***** Study text *****
Rising Hidden Debts Plague Chinese Cities’ Financial Stability
Strict COVID-19 measures and a collapsing real estate market have depleted the funds of Chinese local governments, causing difficulties in providing even basic services and raising the possibility of default.
Experts predict China’s government debt has surpassed 123 trillion yuan ($18 trillion) in the past year, including almost $10 trillion in “hidden debt” owed by unstable local government financing platforms supported by cities or provinces.
As financial difficulties continue to mount, local governments have taken measures such as reducing wages, transportation services, and fuel subsidies.
The shortage of natural gas has affected residents in Hebei province during the winter, partly due to cuts in government subsidies. Meanwhile, in Heilongjiang province, the city of Hegang faced a shortage of heat in January because of the reduction in government subsidies for local firms.
Widespread complaints on social media have arisen due to the unavailability of heating during the harsh winter months. The central government in Beijing has issued a directive mandating cities to ensure heating is provided, but with no mention of who will bear the cost.
The expenses incurred in implementing frequent Covid lockdowns, conducting mass testing, and establishing quarantine centers have depleted the budgets of local governments. The sudden change in policy in December, marking the end of the zero-Covid policy initiated by Xi Jinping, has further worsened the situation.
“Beijing is confronted with a self-created economic crisis,” stated Craig Singleton, a senior fellow at the Foundation for Defense of Democracies in Washington. “Overall, China’s current debt crisis constitutes a complete catastrophe.”
China Struggles with Pandemic Expenses, Slumping Economy
The total amount spent by the country to combat the pandemic remains unknown. However, Guangdong province disclosed that it has incurred $22 billion in expenses over a three-year span starting from 2020.
The decline in revenue over the same period was substantial, as widespread lockdowns impacted household incomes and led to a decrease in spending and tax revenue for local governments. Additionally, the government’s provision of substantial tax breaks to support businesses during the pandemic further decreased government revenue.
Moreover, the housing market decline, with a continuous drop in home prices for 16 consecutive months, added to the financial strain. Local government revenue, which is largely dependent on land sales accounting for over 40%, saw a sharp decline.
Due to budget constraints, cities such as Leiyang in Hunan and Yangjiang in Guangdong suspended bus services, as per announcements made by operators. Meanwhile, Hegang city in Heilongjiang made headlines in early 2022 for being the first city to undergo a fiscal restructuring, which resulted from its severe debt crisis, as reported by state media. As a consequence, it must reduce spending on infrastructure, decrease government subsidies, halt new hiring, and sell assets as per regulations set by the State Council.
Furthermore, public sector jobs, which are considered secure, were also affected in other regions. In June, wealthy provinces including Guangdong, Zhejiang, and Jiangsu, cut salaries by up to 30%, as reported by the Chinese news website Caixin.
***** Records provided *****
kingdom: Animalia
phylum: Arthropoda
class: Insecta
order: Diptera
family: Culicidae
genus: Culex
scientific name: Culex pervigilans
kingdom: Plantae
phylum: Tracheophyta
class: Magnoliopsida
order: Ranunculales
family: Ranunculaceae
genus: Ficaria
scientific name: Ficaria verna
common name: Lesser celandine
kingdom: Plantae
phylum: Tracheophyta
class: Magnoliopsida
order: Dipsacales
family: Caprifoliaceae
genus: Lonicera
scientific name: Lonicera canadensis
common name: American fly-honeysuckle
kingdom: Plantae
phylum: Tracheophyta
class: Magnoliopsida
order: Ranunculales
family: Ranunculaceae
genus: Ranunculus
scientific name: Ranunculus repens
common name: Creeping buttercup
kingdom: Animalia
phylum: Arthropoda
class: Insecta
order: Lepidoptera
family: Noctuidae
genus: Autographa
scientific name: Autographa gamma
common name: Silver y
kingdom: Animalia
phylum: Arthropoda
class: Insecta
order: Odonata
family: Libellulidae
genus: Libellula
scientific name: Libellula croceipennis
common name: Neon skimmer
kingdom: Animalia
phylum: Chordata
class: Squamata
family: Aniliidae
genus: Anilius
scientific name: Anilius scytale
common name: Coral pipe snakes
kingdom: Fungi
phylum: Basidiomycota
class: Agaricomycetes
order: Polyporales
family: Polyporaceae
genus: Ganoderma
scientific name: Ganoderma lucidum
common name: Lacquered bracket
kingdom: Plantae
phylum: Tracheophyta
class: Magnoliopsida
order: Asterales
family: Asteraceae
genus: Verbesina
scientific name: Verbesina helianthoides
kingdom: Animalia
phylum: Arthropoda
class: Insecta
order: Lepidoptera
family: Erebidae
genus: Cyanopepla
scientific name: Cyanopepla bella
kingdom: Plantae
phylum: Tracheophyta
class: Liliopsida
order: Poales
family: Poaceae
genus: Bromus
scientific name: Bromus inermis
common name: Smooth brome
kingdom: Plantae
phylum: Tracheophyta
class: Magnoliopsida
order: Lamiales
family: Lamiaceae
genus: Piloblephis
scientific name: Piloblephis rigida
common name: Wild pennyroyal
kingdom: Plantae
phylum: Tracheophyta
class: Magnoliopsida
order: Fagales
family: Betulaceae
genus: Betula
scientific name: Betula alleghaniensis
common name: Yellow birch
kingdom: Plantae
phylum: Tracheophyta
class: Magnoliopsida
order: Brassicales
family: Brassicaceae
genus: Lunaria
*****
## [Goal of the exercise]
Rewrite the part of the article on Chinese local government debt that opens with the words containing "Rising Hidden Debts" and closes with "and fuel subsidies.", changing "local governments" to "municipal authorities".

## [Response below]
Rising Hidden Debts Plague Chinese Cities’ Financial Stability
Strict COVID-19 measures and a collapsing real estate market have depleted the funds of Chinese municipal authorities, causing difficulties in providing even basic services and raising the possibility of default.
Experts predict China’s government debt has surpassed 123 trillion yuan ($18 trillion) in the past year, including almost $10 trillion in “hidden debt” owed by unstable local government financing platforms supported by cities or provinces.
As financial difficulties continue to mount, municipal authorities have taken measures such as reducing wages, transportation services, and fuel subsidies.